Global Search data migrations: add storage requirements
The following discussion from !46672 (merged) should be addressed:
-
@DylanGriffith started a discussion: (+2 comments) I don't think we can start by assuming migrations will run automatically. We'll need to first support a manual action from the user to trigger the migrations to occur. The reason being is that some migrations will likely cause the Elasticsearch index to double in size. It could be risky for an operator to have this happen to them by surprise.
This may require us to have a similar database model that we use when triggering a re-indexing via the UI. The user will trigger the migrations (we can start with a rake task to save effort here) which persists a record in the DB. If that record is in the DB and not marked as completed we'll run migrations. Otherwise we exit early.
Alternatively we can persist this record in Elasticsearch instead of the DB if it's easier. Possibly could be an additional layer on top of the persisted migrations in Elasticsearch. Perhaps a boolean which says
requested=true
. So when they trigger the migrations to run we find all of them in the filesystem and create a record for all of them marking them asrequested=true
.As such I think we'll need to add an additional check in here first to check that the user has triggered migrations.
WDYT? Am I overthinking this?
that’s a good suggestion, but I don’t think we need user confirmation for every migration. I believe that most of our migrations won’t require a lot of space in a cluster. As a potential solution, we might put space requirements in the migration and stop the process if there isn’t enough space. WDYT?

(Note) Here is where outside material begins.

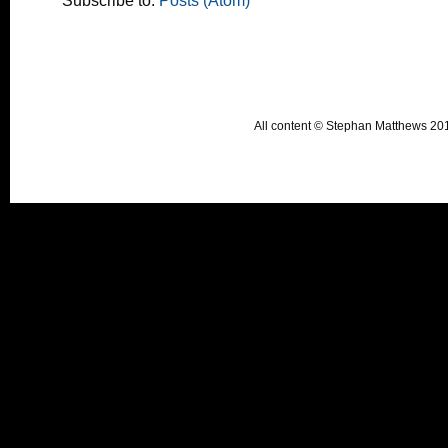
Subscribe to:
Posts (Atom)
All content © Stephan Matthews 2015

I like that. If we detect there is not enough space then we can display a warning on the admin page saying migrations are paused until they add more space. This could allow us to always keep the entire process automated. If we do this then we'll need to be very confident the migrations work before we put them on GitLab.com because we may not be around when they run to troubleshoot if something goes wrong... This could be a follow up issue to keep first iteration smaller.